Written task | Return the lines of the rows below, starting at the one that contains "Event Spaces" and ending at the one that contains "Representing Buyers", with both of those lines included and every line copied unchanged.
[Start of section]
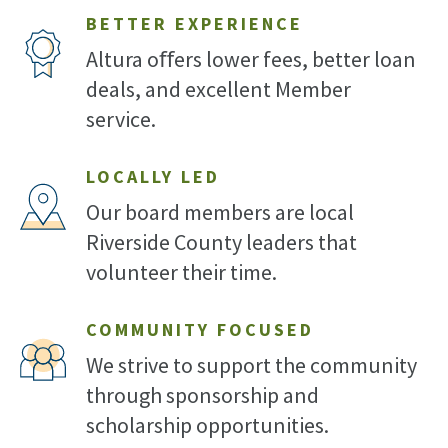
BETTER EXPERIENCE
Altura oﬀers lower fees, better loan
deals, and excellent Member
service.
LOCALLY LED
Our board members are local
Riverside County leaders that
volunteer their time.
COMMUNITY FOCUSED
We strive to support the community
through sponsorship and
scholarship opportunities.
[End of section]
[Start of section]
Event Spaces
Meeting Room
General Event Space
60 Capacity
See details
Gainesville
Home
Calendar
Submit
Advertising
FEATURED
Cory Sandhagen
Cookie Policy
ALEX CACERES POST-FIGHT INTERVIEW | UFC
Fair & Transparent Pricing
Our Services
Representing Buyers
[End of section]
[Start of section]
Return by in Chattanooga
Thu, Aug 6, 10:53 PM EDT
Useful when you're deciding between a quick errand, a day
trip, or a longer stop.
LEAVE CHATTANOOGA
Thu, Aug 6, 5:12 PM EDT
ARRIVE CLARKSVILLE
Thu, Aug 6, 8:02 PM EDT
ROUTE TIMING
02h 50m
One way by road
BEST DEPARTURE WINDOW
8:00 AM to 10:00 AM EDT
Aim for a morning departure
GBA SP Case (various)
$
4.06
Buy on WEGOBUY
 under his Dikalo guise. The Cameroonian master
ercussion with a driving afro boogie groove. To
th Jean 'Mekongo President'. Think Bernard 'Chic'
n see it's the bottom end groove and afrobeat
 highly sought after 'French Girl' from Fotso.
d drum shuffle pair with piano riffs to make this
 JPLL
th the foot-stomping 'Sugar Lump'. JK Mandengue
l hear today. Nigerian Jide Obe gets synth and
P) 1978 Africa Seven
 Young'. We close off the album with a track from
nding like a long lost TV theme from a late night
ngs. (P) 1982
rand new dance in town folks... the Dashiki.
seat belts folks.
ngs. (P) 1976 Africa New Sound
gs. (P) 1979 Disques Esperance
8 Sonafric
[End of section]
Task solution |
Event Spaces
Meeting Room
General Event Space
60 Capacity
See details
Gainesville
Home
Calendar
Submit
Advertising
FEATURED
Cory Sandhagen
Cookie Policy
ALEX CACERES POST-FIGHT INTERVIEW | UFC
Fair & Transparent Pricing
Our Services
Representing Buyers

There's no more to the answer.